Simon Quantrill | Managing Partner

How we can help

Working out what to offer

For any given scenario we can advice on what amounts to a reasonable and justifiable offer of settlement, based on the facts and merits of your reasons for making the offer and any actual or potential employment tribunal claims.

In practice, you can offer less where you have good reasons to be making an offer of settlement, compared to a case where the employee’s contractual or legal position is stronger; then you will invariably have to pay more. We will recommend the minimum offer you will need to pay and confirm the maximum compensation you may end up paying. Our job, however, is to help you pay no more than you need to.

Drafting the settlement agreement terms

We will also guide you on what other non-financial terms should be included in your offer. For example, the termination date, the reason of termination, any contribution towards the employee’s legal fees, whether to fund outplacement advice, return of property, the provision of an agreed employment reference, confidentiality obligations, observance of existing or new restrictive covenants etc.

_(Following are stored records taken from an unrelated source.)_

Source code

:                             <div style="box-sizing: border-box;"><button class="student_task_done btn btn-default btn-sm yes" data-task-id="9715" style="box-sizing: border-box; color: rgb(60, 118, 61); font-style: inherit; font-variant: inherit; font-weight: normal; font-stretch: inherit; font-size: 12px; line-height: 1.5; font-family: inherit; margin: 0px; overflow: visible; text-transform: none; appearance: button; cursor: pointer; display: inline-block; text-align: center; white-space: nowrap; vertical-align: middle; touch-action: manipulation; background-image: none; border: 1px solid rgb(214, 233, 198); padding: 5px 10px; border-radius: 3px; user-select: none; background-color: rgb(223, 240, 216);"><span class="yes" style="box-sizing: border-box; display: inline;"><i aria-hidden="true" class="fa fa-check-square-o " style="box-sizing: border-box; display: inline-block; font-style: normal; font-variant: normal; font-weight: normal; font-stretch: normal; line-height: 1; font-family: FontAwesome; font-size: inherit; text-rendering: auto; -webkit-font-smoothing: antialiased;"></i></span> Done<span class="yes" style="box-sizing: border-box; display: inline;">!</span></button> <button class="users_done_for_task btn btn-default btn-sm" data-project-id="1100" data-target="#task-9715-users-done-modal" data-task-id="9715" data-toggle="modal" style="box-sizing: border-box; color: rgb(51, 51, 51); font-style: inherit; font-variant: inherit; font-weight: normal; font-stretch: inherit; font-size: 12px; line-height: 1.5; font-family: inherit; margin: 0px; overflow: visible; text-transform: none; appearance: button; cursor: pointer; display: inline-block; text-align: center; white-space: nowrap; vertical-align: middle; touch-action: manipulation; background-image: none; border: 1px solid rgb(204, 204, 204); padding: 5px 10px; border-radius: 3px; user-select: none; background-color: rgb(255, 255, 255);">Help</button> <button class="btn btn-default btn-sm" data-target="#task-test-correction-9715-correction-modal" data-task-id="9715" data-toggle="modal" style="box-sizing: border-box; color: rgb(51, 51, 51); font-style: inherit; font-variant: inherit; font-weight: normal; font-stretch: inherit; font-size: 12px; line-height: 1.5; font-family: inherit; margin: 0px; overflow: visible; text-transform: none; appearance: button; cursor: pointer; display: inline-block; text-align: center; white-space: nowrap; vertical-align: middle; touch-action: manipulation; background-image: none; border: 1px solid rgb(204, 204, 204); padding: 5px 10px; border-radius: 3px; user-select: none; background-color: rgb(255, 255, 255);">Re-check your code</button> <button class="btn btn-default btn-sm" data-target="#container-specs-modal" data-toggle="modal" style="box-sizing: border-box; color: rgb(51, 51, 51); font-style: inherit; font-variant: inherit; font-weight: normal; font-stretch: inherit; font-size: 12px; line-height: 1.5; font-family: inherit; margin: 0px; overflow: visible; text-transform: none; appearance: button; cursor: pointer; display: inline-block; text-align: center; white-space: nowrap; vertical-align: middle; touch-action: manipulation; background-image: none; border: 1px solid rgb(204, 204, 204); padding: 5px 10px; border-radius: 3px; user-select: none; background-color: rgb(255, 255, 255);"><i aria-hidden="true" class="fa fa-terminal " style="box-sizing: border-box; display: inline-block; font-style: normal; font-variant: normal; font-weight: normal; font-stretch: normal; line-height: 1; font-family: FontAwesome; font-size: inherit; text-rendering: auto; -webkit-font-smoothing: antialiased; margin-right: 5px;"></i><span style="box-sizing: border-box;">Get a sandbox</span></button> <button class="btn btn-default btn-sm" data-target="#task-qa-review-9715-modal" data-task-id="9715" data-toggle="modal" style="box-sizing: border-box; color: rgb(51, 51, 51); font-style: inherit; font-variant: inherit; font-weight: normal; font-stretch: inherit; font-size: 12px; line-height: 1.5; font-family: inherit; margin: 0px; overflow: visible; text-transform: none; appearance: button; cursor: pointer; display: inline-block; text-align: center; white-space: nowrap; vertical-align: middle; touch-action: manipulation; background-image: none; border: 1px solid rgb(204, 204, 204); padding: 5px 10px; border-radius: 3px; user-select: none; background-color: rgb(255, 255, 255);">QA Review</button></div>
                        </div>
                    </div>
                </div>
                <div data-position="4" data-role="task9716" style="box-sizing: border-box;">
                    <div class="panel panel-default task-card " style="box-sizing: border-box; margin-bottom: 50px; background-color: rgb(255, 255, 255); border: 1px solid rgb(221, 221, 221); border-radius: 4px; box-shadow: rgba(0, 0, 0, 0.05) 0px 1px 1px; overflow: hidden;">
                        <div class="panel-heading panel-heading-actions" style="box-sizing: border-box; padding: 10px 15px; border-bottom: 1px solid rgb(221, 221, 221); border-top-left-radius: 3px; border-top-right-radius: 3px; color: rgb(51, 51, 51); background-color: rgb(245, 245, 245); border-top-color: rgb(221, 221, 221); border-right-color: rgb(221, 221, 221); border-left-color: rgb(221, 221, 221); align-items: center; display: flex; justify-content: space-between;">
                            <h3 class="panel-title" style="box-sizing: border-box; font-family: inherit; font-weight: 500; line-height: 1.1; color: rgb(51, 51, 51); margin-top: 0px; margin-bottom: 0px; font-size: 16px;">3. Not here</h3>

We will then prepare all necessary bespoke documentation including the “without prejudice” offer letter and a draft settlement agreement.

Our advice will include how best to structure the financial aspects from a tax perspective.

Tactics

We will discuss your tactical options, your preferences and the risks for each. For example, if the employment has not ended, will it be best to let the employee stay at work, or to go home on special paid leave whilst negotiations take place?

Our step-by-step advice will guide you on how and when to make the offer. Simply sending an offer to the employee is the high risk, clumsy approach that will invariably end in tears, both for you and the employee! Therefore the timing, content and style of communicating the offer and the reasons for it are all essential considerations that together help ensure the offer of settlement will be well received and minimises the risk of the employee refusing to engage in the negotiation process.

Conducting negotiations

Once the offer has been made, you can expect the employee in many cases to seek to negotiate an increase on the financial terms and may well seek changes to some of the other terms of the settlement agreement. We can advice on the appropriate response for you to give or you can instruct us to conduct all of the negotiations on your behalf.

Severance negotiations for senior employees and directors

Invariably for offers of settlement involving these types of employees, our advice will include confirming how best to deal with any shareholdings, performance related bonus schemes, long contractual notice periods or any guaranteed exit or termination payments. Specialist tax advice may also be required.